### Working data
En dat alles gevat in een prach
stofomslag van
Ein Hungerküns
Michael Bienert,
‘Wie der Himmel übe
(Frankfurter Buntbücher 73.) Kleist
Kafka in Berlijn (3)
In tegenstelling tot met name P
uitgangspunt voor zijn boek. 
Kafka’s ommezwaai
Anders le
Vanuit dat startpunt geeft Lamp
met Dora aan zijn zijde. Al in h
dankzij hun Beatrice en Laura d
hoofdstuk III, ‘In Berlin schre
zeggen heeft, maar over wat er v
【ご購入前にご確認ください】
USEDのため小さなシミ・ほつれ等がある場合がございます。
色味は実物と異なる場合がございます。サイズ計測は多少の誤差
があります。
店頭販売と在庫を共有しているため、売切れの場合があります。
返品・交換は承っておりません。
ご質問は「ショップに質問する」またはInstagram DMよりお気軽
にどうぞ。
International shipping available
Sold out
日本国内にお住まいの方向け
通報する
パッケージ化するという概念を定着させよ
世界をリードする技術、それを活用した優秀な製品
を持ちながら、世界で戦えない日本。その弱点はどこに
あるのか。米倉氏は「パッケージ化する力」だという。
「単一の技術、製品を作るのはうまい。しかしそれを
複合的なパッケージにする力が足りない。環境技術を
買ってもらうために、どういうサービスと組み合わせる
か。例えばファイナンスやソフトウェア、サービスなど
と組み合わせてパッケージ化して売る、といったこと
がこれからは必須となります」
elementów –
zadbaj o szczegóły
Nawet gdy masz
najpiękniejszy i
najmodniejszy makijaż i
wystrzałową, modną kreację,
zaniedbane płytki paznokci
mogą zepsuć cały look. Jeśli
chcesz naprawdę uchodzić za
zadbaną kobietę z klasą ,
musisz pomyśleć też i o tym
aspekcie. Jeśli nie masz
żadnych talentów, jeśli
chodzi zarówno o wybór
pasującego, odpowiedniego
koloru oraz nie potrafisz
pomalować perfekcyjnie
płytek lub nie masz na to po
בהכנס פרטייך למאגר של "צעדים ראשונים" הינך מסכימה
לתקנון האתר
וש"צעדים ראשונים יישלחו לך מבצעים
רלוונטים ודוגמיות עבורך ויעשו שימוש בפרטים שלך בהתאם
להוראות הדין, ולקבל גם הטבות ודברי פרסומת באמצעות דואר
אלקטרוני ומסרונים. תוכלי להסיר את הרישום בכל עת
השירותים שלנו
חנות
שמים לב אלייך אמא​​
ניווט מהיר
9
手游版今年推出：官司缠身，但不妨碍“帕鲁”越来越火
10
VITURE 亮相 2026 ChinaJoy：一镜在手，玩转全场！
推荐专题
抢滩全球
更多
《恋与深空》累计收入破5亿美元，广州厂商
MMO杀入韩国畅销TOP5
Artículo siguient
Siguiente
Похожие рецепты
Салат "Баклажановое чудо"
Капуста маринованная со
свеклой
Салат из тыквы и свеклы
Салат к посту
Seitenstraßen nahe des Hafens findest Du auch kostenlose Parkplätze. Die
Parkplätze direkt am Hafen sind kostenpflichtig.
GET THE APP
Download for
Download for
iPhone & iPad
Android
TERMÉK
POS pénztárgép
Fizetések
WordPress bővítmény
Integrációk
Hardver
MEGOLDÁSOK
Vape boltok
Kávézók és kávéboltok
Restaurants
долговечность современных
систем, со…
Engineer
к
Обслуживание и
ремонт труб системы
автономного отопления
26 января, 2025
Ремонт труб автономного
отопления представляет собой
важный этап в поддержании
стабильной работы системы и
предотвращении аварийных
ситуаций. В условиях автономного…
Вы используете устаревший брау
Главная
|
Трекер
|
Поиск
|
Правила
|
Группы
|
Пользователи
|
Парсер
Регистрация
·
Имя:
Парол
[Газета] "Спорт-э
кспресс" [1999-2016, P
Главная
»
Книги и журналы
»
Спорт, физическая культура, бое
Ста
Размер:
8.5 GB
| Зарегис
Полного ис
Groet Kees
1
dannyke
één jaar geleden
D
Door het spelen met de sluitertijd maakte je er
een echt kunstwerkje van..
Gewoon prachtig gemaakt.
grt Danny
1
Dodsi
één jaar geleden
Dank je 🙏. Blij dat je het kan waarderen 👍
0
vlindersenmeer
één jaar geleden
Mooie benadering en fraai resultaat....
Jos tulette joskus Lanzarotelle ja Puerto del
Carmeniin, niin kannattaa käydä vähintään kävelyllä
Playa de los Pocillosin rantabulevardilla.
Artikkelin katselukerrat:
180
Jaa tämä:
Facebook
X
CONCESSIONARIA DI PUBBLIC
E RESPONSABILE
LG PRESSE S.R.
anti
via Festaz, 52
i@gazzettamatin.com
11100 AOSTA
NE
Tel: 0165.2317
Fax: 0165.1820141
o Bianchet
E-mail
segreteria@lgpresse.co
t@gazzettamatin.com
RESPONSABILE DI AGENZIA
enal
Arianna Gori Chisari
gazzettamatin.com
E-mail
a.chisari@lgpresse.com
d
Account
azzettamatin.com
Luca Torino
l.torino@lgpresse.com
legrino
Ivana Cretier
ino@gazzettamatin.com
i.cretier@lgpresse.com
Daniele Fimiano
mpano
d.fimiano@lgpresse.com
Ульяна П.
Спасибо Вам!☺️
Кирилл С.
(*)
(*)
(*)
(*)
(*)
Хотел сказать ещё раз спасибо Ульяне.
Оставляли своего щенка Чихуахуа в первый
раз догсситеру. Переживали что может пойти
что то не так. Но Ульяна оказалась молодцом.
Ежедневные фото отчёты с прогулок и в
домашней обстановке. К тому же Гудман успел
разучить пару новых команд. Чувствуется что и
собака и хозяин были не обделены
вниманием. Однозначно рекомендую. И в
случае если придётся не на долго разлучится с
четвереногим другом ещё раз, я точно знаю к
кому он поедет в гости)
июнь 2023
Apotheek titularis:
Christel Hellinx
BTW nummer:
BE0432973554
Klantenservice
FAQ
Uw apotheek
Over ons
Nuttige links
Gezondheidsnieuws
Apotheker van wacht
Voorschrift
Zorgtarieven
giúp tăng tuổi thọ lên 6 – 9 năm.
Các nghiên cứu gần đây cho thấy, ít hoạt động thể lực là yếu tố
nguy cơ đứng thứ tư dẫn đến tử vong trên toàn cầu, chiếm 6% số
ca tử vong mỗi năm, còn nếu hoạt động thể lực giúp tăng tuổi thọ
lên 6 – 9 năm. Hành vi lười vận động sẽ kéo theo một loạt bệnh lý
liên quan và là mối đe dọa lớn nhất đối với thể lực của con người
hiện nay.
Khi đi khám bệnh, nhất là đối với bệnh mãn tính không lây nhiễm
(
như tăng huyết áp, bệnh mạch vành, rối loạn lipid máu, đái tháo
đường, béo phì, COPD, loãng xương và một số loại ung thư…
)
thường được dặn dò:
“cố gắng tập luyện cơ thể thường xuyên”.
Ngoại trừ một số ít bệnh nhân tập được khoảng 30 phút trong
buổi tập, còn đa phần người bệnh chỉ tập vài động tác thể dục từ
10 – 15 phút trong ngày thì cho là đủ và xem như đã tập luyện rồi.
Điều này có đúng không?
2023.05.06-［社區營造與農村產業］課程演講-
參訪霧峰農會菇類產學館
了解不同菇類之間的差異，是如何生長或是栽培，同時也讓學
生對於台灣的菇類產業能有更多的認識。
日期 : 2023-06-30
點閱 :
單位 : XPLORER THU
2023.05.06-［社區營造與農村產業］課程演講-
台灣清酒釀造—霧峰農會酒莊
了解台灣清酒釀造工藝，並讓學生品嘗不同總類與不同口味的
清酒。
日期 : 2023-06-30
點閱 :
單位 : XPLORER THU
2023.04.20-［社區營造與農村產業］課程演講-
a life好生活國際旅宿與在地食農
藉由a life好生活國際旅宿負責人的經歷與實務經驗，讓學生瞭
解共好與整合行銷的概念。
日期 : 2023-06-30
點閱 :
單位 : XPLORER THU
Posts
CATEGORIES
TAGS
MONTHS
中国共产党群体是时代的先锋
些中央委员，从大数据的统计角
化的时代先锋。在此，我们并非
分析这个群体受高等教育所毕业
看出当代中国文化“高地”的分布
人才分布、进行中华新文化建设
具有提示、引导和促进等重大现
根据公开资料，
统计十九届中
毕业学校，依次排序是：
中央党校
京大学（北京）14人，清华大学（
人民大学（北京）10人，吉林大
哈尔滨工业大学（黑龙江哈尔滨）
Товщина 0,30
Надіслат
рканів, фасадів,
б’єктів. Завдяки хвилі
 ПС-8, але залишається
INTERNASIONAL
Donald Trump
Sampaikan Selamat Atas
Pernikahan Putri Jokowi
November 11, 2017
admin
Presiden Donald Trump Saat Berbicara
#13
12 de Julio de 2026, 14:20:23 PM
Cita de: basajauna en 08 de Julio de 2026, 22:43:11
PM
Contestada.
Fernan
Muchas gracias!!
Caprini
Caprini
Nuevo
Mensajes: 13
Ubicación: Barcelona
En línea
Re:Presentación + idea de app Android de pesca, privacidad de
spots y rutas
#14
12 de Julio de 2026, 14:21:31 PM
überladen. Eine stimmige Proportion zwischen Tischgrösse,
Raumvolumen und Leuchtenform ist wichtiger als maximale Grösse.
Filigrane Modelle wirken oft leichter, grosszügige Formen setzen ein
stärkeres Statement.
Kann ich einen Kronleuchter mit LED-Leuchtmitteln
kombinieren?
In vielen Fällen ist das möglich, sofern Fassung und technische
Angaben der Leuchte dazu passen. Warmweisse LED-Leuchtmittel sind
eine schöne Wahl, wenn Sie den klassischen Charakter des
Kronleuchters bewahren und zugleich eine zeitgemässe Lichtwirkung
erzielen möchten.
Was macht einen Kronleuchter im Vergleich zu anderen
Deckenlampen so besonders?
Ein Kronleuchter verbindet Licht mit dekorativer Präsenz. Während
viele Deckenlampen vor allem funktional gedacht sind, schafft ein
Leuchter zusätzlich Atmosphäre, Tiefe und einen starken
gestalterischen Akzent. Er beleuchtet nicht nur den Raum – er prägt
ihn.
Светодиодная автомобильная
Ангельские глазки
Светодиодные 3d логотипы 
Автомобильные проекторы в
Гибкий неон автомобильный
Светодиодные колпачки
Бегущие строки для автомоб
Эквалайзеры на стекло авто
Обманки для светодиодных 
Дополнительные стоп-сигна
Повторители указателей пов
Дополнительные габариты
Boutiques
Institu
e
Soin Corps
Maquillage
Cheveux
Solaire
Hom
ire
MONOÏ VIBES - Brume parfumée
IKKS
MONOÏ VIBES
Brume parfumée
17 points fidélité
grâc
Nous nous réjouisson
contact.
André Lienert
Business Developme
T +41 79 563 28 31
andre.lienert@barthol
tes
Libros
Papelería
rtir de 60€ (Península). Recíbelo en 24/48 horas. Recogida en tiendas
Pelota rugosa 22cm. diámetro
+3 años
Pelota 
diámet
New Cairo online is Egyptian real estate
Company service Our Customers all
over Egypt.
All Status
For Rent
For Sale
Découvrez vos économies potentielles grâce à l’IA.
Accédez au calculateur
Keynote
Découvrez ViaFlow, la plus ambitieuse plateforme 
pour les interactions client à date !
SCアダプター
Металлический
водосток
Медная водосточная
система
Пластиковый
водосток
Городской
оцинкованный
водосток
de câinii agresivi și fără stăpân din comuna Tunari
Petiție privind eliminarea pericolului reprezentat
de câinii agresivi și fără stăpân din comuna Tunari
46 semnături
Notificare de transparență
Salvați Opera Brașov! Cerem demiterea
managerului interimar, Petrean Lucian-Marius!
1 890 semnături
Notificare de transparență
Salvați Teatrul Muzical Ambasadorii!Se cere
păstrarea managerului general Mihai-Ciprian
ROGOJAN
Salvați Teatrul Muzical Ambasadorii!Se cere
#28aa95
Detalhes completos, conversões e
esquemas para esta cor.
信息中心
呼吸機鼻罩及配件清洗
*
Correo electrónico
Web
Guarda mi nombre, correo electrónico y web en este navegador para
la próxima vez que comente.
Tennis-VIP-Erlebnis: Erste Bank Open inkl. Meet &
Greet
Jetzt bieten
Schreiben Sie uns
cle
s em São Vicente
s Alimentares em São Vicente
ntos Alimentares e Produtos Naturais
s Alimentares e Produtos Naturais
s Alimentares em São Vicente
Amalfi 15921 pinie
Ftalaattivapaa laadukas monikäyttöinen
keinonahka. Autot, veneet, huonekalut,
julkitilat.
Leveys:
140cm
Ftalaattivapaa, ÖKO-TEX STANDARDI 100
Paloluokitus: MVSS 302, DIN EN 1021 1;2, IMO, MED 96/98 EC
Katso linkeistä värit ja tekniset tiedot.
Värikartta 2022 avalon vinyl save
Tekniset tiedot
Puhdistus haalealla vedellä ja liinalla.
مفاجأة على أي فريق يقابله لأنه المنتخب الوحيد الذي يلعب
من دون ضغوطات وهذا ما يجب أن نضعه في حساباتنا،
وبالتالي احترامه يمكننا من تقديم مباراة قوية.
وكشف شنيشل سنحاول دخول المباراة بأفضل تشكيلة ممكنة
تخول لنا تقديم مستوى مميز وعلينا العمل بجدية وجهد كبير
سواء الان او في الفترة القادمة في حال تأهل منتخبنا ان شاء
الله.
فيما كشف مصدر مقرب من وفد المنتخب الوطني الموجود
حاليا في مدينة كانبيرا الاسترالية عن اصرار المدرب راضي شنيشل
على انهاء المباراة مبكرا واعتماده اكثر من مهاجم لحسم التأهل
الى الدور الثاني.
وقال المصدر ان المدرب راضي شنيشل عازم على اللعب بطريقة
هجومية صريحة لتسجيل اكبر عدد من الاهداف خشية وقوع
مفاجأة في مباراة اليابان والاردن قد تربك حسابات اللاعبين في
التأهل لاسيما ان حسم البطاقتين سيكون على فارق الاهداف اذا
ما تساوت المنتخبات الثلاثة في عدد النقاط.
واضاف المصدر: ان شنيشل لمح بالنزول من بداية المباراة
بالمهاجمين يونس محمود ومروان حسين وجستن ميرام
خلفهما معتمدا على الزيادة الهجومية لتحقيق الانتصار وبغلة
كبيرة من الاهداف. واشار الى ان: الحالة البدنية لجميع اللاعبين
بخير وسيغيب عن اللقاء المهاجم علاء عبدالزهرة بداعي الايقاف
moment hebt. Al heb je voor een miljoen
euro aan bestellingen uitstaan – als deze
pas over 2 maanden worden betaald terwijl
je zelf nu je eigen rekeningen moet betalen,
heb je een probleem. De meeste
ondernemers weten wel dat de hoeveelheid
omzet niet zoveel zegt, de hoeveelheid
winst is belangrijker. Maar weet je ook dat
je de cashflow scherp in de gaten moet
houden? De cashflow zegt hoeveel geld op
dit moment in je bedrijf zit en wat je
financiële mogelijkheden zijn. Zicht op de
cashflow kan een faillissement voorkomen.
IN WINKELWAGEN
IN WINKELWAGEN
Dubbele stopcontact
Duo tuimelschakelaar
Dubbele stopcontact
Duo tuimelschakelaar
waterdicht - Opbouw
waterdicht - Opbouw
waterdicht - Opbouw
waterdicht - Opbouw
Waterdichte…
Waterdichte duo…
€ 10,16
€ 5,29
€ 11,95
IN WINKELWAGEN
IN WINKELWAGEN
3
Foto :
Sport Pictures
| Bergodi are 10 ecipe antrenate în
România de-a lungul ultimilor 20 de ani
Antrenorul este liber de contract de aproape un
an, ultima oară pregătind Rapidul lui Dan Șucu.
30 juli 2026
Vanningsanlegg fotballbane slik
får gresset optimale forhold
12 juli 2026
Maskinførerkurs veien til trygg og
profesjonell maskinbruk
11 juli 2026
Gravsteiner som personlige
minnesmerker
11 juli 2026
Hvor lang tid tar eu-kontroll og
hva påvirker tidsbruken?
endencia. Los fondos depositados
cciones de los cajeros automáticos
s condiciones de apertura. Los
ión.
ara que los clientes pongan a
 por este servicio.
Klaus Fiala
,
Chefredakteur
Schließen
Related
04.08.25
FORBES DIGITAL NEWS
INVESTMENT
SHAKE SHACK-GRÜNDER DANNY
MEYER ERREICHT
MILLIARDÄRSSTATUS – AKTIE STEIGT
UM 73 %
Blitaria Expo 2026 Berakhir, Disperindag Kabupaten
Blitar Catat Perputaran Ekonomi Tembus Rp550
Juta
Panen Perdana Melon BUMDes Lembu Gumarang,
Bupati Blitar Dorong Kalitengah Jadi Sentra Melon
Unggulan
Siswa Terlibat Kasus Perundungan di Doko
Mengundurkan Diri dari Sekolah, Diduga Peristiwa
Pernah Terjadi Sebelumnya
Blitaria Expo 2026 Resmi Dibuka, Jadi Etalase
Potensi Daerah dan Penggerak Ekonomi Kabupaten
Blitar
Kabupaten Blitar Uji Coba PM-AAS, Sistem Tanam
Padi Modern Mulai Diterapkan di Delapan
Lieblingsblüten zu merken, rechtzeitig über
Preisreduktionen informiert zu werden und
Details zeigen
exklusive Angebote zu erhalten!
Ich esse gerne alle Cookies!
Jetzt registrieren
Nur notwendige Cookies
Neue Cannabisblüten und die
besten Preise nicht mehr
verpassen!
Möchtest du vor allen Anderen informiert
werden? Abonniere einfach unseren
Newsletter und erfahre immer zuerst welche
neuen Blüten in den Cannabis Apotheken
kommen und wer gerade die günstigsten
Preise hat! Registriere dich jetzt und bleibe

### What the task requires
Only a number should be returned: how many lines in the material contain "VIBES"?

### Answer space
2